Tribunal Administratif de Rouen — Décision N° TA76-2403423

vendredi 23 août 2024

JuridictionTribunal Administratif de Rouen
SectionTribunal Administratif de Rouen
N° DossierTA76-2403423
TypeDécision
RecoursExcès de pouvoir
PublicationC

Résumé IA

Le Tribunal Administratif de Rouen, statuant en référé sur le fondement de l'article L. 521-1 du code de justice administrative, a rejeté la demande de Mme B visant à suspendre le refus de l'université de Rouen Normandie de l'inscrire en master 2 de psychologie clinique. La requérante invoquait l'urgence et un doute sérieux sur la légalité de la décision, mais le juge a estimé qu'aucun moyen soulevé n'était de nature à créer un tel doute. En conséquence, la suspension n'a pas été ordonnée, et les conclusions accessoires (injonction, astreinte, frais) ont été rejetées.

Texte intégral

Vu la procédure suivante :

Par une requête enregistrée le 23 août 2024, Mme A B, représentée par Me Mantsanga, demande au juge des référés, statuant par application de l'article L. 521-1 du code de justice administrative :

1) de suspendre l'exécution de la décision du 26 juin 2024 par laquelle l'université de Rouen Normandie a rejeté sa demande d'inscription en master 2 en psychologie clinique psychopathologie ;

2) d'enjoindre au président de l'université de procéder au réexamen de sa demande, dans un délai de sept jours à compter de la notification de l'ordonnance à intervenir, sous astreinte de cinquante euros par jour de retard à compter de l'expiration de ce délai ;

3) d'ordonner " l'exécution du jugement à intervenir " ;

4) de mettre à la charge de l'Etat la somme de 1 500 euros sur le fondement des dispositions de l'article L. 761-1 du code de justice administrative.

Elle soutient que :

Sur l'urgence :

- les inscriptions sont cloturée dans les autres universités, au demeurant surchargées dans sa discipline ;

- l'exécution de la décision lui fera perdre une année d'études ;

- elle risque de voir son titre de séjour ne pas être renouvelé par le préfet de la Seine-Maritime et de faire l'objet d'une obligation de quitter le territoire français ;

Sur l'existence d'un doute sérieux quant à la légalité de la décision :

- elle justifie d'un parcours universitaire exemplaire et méritant ;

- le refus qui lui est opposé est " illégal, injuste, inadmissible et incompréhensible " ;

- elle justifie d'un diplôme équivalent obtenu au Cameroun.

Vu :

- la requête n°2403425, par laquelle Mme B demande l'annulation de la décision attaquée ;

- les autres pièces du dossier.

Vu le code de justice administrative.

Le président du tribunal a désigné M. Mulot, premier conseiller, en qualité de juge des référés sur le fondement de l'article L. 511-2 du code de justice administrative.

Considérant ce qui suit :

1. Il ressort des pièces du dossier produit devant le juge des référés que Mme B, ressortissante de la république du Cameroun, née en 2000, a suivi dans son pays d'origine trois années d'études en psychologie à l'Université de Yaoundé I, sanctionnées par la délivrance d'une licence, puis un master I dans le même établissement.
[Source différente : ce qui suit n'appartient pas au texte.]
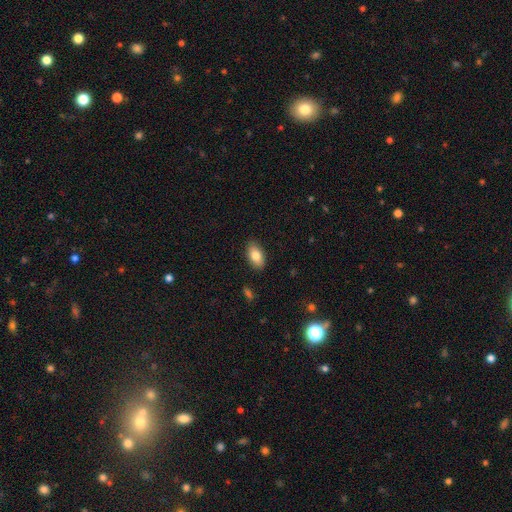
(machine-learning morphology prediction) type=smooth (82%); roundness=in between (92%); merging=none (88%).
Entrée en France en septembre 2021 sous couvert d'un visa délivrée en qualité d'étudiante, elle a obtenu une licence en psychologie délivrée par l'Université de Rouen à l'issue de l'année universitaire 2021/2022, puis une licence professionnelle dans le même domaine l'année suivante, avant de suivre en 2023/2024 un diplôme universitaire en vulnérabilité des personnes âgées à l'université de Montpellier.

2. Ayant souhaité suivre un master II à l'Université de Rouen, Mme B a présenté sa candidature ; à l'issue de nombreux échanges, sa candidature a été rejetée par une décision matérialisée dans un courriel du service de scolarité du 26 juin 2024. Par la présente requête Mme B, qui a par ailleurs saisi le juge du fond d'une demande d'annulation de cette décision, demande au juge des référés d'en suspendre l'exécution.

3. Aux termes du premier alinéa de l'article L. 521-1 du code de justice administrative : " Quand une décision administrative, même de rejet, fait l'objet d'une requête en annulation ou en réformation, le juge des référés, saisi d'une demande en ce sens, peut ordonner la suspension de l'exécution de cette décision, ou de certains de ses effets, lorsque l'urgence le justifie et qu'il est fait état d'un moyen propre à créer, en l'état de l'instruction, un doute sérieux quant à la légalité de la décision ", et aux termes de l'article R. 552-1 du même code : " La requête visant au prononcé de mesures d'urgence doit () justifier de l'urgence de l'affaire ". Enfin, l'article L. 522-3 de ce code prévoit que " Lorsque la demande ne présente pas un caractère d'urgence ou lorsqu'il apparaît manifeste, au vu de la demande, que celle-ci ne relève pas de la compétence de la juridiction administrative, qu'elle est irrecevable ou qu'elle est mal fondée, le juge des référés peut la rejeter par une ordonnance motivée sans qu'il y ait lieu d'appliquer les deux premiers alinéas de l'article L. 522-1 ".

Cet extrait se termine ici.